= ACTION ITEM A =
Translate into Spanish this sentence from the abstract on antiretroviral nucleoside analogs: "Only in mitochondria isolated from AZT (50 microM)-treated cells was significant inhibition of cytochrome c oxidase and citrate synthase found."
= ACTION ITEM B =
According to the abstract on antiretroviral nucleoside analogs, which compound was the only one to induce a marked rise in lactic acid levels?
= ACTION ITEM C =
Carry the abstract on antiretroviral nucleoside analogs forward with a new paragraph that begins after its final sentence.
READING PASSAGE below:
Differential effects of antiretroviral nucleoside analogs on mitochondrial function in HepG2 cells

Abstract

Numerous studies have reported effects of antiviral nucleoside analogs on mitochondrial function, but they have not correlated well with the observed toxic side effects. By comparing the effects of the five Food and Drug Administration-approved anti-human immunodeficiency virus nucleoside analogs, zidovudine (3'-azido-3'-deoxythymidine) (AZT), 2',3'-dideoxycytidine (ddC), 2', 3'-dideoxyinosine (ddI), 2',3'-didehydro-2',3'-deoxythymidine (d4T), and beta-L-2',3'-dideoxy-3'-thiacytidine (3TC), as well as the metabolite of AZT, 3'-amino-3'-deoxythymidine (AMT), on mitochondrial function in a human hepatoma cell line, this issue has been reexamined. Evidence for a number of mitochondrial defects with AZT, ddC, and ddI was found, but only AZT induced a marked rise in lactic acid levels. Only in mitochondria isolated from AZT (50 microM)-treated cells was significant inhibition of cytochrome c oxidase and citrate synthase found. Our investigations also demonstrated that AZT, d4T, and 3TC did not affect the synthesis of the 11 polypeptides encoded by mitochondrial DNA, while ddC caused 70% reduction of total polypeptide content and ddI reduced by 43% the total content of 8 polypeptides (including NADH dehydrogenase subunits 1, 2, 4, and 5, cytochrome c oxidase subunits I to III, and cytochrome b). We hypothesize that in hepatocytes the reserve capacity for mitochondrial respiration is such that inhibition of respiratory enzymes is unlikely to become critical. In contrast, the combined inhibition of the citric acid cycle and electron transport greatly enhances the dependence of the cell on glycolysis and may explain why apparent mitochondrial dysfunction is more prevalent with AZT treatment.
End of READING PASSAGE.
MATERIAL SUPPLIED below:
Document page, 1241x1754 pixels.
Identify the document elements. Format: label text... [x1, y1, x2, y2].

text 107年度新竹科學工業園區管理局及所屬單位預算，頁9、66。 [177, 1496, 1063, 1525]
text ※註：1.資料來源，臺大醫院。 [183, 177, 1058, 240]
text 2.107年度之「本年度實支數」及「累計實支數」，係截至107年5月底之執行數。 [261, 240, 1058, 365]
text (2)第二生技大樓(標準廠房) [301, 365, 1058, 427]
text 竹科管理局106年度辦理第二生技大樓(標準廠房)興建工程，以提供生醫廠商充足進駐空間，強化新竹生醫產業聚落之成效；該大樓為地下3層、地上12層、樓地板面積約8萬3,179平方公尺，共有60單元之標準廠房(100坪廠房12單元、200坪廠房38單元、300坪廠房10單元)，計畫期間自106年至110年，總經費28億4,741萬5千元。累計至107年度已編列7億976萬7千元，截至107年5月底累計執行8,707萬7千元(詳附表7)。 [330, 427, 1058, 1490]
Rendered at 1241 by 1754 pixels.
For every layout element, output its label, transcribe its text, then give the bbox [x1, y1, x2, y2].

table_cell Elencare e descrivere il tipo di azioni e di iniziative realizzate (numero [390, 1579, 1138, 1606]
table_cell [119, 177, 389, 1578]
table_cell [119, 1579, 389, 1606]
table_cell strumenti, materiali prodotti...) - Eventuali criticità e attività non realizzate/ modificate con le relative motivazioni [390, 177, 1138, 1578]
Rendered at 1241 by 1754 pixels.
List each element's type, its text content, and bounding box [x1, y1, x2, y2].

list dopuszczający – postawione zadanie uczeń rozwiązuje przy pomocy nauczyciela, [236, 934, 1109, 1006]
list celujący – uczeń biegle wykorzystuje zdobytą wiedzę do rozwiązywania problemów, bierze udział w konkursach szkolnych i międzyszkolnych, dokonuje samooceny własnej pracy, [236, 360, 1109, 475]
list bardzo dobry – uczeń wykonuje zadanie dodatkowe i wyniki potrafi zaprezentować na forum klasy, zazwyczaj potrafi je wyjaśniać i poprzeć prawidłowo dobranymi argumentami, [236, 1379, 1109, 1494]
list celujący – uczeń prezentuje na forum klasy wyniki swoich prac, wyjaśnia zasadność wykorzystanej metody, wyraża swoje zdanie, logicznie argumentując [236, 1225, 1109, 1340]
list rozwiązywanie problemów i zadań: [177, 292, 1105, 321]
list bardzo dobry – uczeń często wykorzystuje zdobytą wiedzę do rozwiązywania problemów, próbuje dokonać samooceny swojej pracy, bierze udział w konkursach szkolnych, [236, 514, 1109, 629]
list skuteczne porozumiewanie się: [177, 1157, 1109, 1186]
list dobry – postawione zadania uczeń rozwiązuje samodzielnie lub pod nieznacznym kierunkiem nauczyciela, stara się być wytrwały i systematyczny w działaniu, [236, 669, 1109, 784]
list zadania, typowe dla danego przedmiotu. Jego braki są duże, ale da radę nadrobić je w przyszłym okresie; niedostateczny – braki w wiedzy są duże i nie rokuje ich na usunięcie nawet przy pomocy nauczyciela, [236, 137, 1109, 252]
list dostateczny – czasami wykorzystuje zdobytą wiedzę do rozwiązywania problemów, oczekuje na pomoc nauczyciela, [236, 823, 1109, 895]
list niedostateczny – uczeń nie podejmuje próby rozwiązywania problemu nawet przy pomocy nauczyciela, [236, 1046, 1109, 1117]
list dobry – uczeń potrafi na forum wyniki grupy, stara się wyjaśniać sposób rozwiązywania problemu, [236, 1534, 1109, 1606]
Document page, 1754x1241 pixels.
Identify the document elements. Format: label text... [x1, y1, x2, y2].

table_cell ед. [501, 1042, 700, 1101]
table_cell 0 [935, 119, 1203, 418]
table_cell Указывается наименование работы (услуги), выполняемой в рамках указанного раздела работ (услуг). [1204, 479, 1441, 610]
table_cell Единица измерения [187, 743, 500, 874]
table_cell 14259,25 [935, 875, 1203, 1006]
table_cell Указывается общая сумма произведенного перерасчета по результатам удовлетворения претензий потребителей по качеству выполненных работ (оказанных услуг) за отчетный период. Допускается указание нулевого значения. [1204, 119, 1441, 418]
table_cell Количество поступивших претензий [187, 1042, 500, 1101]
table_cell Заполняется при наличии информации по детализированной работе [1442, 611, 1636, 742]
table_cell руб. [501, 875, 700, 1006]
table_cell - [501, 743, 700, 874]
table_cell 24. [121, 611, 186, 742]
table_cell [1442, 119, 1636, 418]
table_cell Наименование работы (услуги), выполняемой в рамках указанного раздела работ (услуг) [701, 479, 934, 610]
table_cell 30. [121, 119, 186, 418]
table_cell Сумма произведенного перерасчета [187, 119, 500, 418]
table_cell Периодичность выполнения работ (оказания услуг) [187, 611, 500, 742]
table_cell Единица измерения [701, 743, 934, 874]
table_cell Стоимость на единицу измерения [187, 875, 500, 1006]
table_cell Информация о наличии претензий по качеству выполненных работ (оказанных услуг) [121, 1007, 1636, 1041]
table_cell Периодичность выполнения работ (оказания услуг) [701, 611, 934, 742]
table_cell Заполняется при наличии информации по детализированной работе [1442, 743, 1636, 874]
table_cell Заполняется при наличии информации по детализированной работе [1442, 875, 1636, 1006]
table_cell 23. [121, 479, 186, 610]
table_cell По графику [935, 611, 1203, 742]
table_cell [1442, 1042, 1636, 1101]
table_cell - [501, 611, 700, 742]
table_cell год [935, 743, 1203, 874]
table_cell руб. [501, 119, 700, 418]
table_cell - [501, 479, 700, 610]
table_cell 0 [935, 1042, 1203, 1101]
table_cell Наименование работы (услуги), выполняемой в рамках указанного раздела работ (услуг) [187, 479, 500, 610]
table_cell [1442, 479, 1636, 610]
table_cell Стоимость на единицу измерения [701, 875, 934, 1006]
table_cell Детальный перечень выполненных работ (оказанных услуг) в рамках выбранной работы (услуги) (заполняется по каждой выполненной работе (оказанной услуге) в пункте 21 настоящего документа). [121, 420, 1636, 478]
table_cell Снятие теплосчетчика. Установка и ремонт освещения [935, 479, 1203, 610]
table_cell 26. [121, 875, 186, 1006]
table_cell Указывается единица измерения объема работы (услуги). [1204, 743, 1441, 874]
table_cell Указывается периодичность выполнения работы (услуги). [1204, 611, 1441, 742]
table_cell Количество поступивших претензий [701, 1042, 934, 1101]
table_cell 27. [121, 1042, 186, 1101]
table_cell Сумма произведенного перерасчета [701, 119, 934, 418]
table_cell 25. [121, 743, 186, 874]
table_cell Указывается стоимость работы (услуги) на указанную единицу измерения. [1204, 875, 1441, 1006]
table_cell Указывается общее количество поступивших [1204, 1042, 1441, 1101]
End of MATERIAL SUPPLIED.
= TASK ANSWER A =
Solo en las mitocondrias aisladas de células tratadas con AZT (50 microM) se encontró una inhibición significativa de la citocromo c oxidasa y de la citrato sintasa.

= TASK ANSWER B =
AZT (zidovudine).

= TASK ANSWER C =
FIG. 1

Electron micrograph of HepG2 cells treated with nucleosides. After 14 days of incubation of HepG2 cells with the control (A), 10 μM AZT (B), 50 μM ddI (C), and 10 μM ddC (D), electron microscopy was undertaken (magnification, ×30,000). Disrupted mitochondrial cristae were observed in ddC- and ddI-treated cells.

FIG. 2

Effects of nucleoside analogs on mtDNA content of HepG2 cells. HepG2 cells (3 × 10⁴/ml) were treated with various concentrations of nucleoside analogs for 14 days or were not given drug treatment (control). The mtDNA of HepG2 cells on the nitrocellulose paper was detected by using ³²P-labeled human mtDNA fragment as described in Materials and Methods. The data represent the means of two experiments.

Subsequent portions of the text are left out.